Report how many lines in the records below contain the word "points". Reply with the number alone.

BEGIN SOURCE DATA

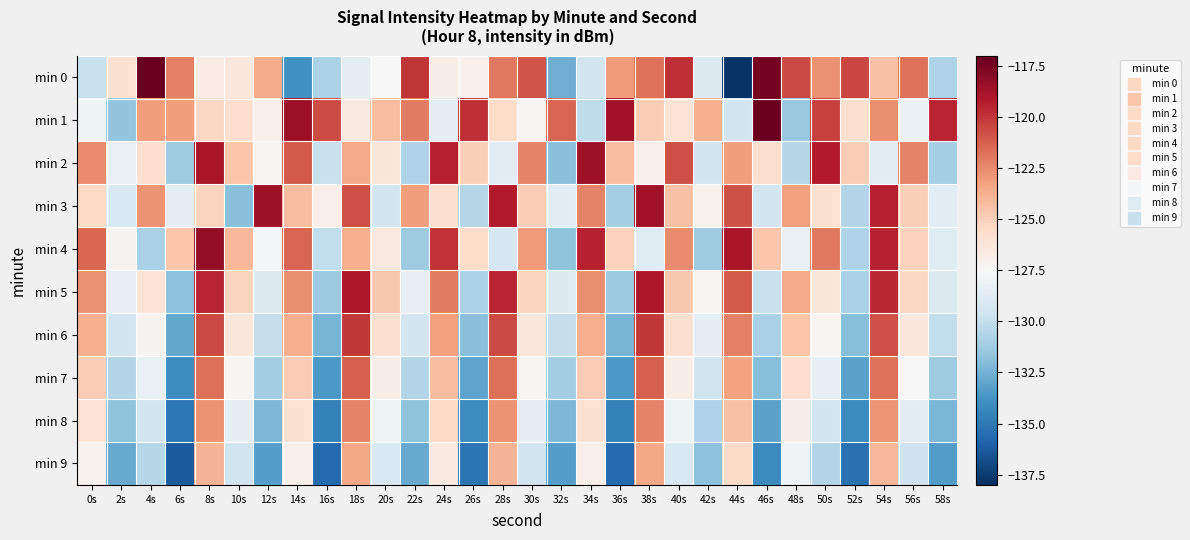

Reading right to left, extract all data points from this chart.

min 0: 58s=-130.7	56s=-121.8	54s=-124.4	52s=-120.5	50s=-122.7	48s=-120.6	46s=-117.5	44s=-137.8	42s=-128.9	40s=-119.8	38s=-121.8	36s=-123.0	34s=-129.4	32s=-132.6	30s=-120.9	28s=-122.0	26s=-127.0	24s=-126.9	22s=-120.0	20s=-127.6	18s=-128.5	16s=-130.8	14s=-133.8	12s=-123.6	10s=-126.4	8s=-126.7	6s=-122.2	4s=-117.1	2s=-125.9	0s=-129.9
min 1: 58s=-119.5	56s=-128.1	54s=-122.6	52s=-125.8	50s=-120.3	48s=-131.5	46s=-117.2	44s=-129.4	42s=-123.8	40s=-126.1	38s=-124.9	36s=-118.7	34s=-130.2	32s=-121.4	30s=-127.3	28s=-125.6	26s=-119.8	24s=-128.5	22s=-122.1	20s=-124.3	18s=-126.6	16s=-120.7	14s=-118.5	12s=-127.0	10s=-125.7	8s=-125.4	6s=-123.1	4s=-123.1	2s=-131.6	0s=-128.0
min 2: 58s=-131.0	56s=-122.3	54s=-128.6	52s=-124.9	50s=-119.2	48s=-130.5	46s=-125.8	44s=-123.1	42s=-129.4	40s=-120.7	38s=-127.0	36s=-124.3	34s=-118.6	32s=-131.9	30s=-122.3	28s=-128.6	26s=-125.0	24s=-119.3	22s=-130.7	20s=-126.2	18s=-123.5	16s=-129.8	14s=-121.1	12s=-127.4	10s=-124.6	8s=-118.9	6s=-131.2	4s=-125.7	2s=-128.3	0s=-122.5
min 3: 58s=-128.7	56s=-125.0	54s=-119.3	52s=-130.6	50s=-125.9	48s=-123.2	46s=-129.5	44s=-120.8	42s=-127.1	40s=-124.4	38s=-118.7	36s=-131.0	34s=-122.3	32s=-128.6	30s=-124.9	28s=-119.2	26s=-130.5	24s=-125.8	22s=-123.1	20s=-129.4	18s=-120.7	16s=-127.0	14s=-124.3	12s=-118.6	10s=-131.9	8s=-125.2	6s=-128.5	4s=-122.8	2s=-129.1	0s=-125.4
min 4: 58s=-128.8	56s=-125.1	54s=-119.4	52s=-130.7	50s=-122.0	48s=-128.3	46s=-124.6	44s=-118.9	42s=-131.2	40s=-122.5	38s=-128.8	36s=-125.1	34s=-119.4	32s=-131.7	30s=-123.0	28s=-129.3	26s=-125.6	24s=-119.9	22s=-131.2	20s=-126.5	18s=-123.8	16s=-130.1	14s=-121.4	12s=-127.7	10s=-124.0	8s=-118.3	6s=-124.6	4s=-130.9	2s=-127.2	0s=-121.5
min 5: 58s=-129.0	56s=-125.3	54s=-119.6	52s=-130.9	50s=-126.2	48s=-123.5	46s=-129.8	44s=-121.1	42s=-127.4	40s=-124.7	38s=-119.0	36s=-131.3	34s=-122.6	32s=-128.9	30s=-125.2	28s=-119.5	26s=-130.8	24s=-122.1	22s=-128.4	20s=-124.7	18s=-119.0	16s=-131.3	14s=-122.6	12s=-128.9	10s=-125.2	8s=-119.5	6s=-131.8	4s=-126.1	2s=-128.4	0s=-122.7
min 6: 58s=-130.1	56s=-126.4	54s=-120.7	52s=-132.0	50s=-127.3	48s=-124.6	46s=-130.9	44s=-122.2	42s=-128.5	40s=-125.8	38s=-120.1	36s=-132.4	34s=-123.7	32s=-130.0	30s=-126.3	28s=-120.6	26s=-131.9	24s=-123.2	22s=-129.5	20s=-125.8	18s=-120.1	16s=-132.4	14s=-123.7	12s=-130.0	10s=-126.3	8s=-120.6	6s=-132.9	4s=-127.2	2s=-129.5	0s=-123.8
min 7: 58s=-131.2	56s=-127.5	54s=-121.8	52s=-133.1	50s=-128.4	48s=-125.7	46s=-132.0	44s=-123.3	42s=-129.6	40s=-126.9	38s=-121.2	36s=-133.5	34s=-124.8	32s=-131.1	30s=-127.4	28s=-121.7	26s=-133.0	24s=-124.3	22s=-130.6	20s=-126.9	18s=-121.2	16s=-133.5	14s=-124.8	12s=-131.1	10s=-127.4	8s=-121.7	6s=-134.0	4s=-128.3	2s=-130.6	0s=-124.9
min 8: 58s=-132.3	56s=-128.6	54s=-122.9	52s=-134.2	50s=-129.5	48s=-126.8	46s=-133.1	44s=-124.4	42s=-130.7	40s=-128.0	38s=-122.3	36s=-134.6	34s=-125.9	32s=-132.2	30s=-128.5	28s=-122.8	26s=-134.1	24s=-125.4	22s=-131.7	20s=-128.0	18s=-122.3	16s=-134.6	14s=-125.9	12s=-132.2	10s=-128.5	8s=-122.8	6s=-135.1	4s=-129.4	2s=-131.7	0s=-126.0
min 9: 58s=-133.4	56s=-129.7	54s=-124.0	52s=-135.3	50s=-130.6	48s=-127.9	46s=-134.2	44s=-125.5	42s=-131.8	40s=-129.1	38s=-123.4	36s=-135.7	34s=-127.0	32s=-133.3	30s=-129.6	28s=-123.9	26s=-135.2	24s=-126.5	22s=-132.8	20s=-129.1	18s=-123.4	16s=-135.7	14s=-127.0	12s=-133.3	10s=-129.6	8s=-123.9	6s=-136.2	4s=-130.5	2s=-132.8	0s=-127.1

END SOURCE DATA

# [WRITTEN SOLUTION]
1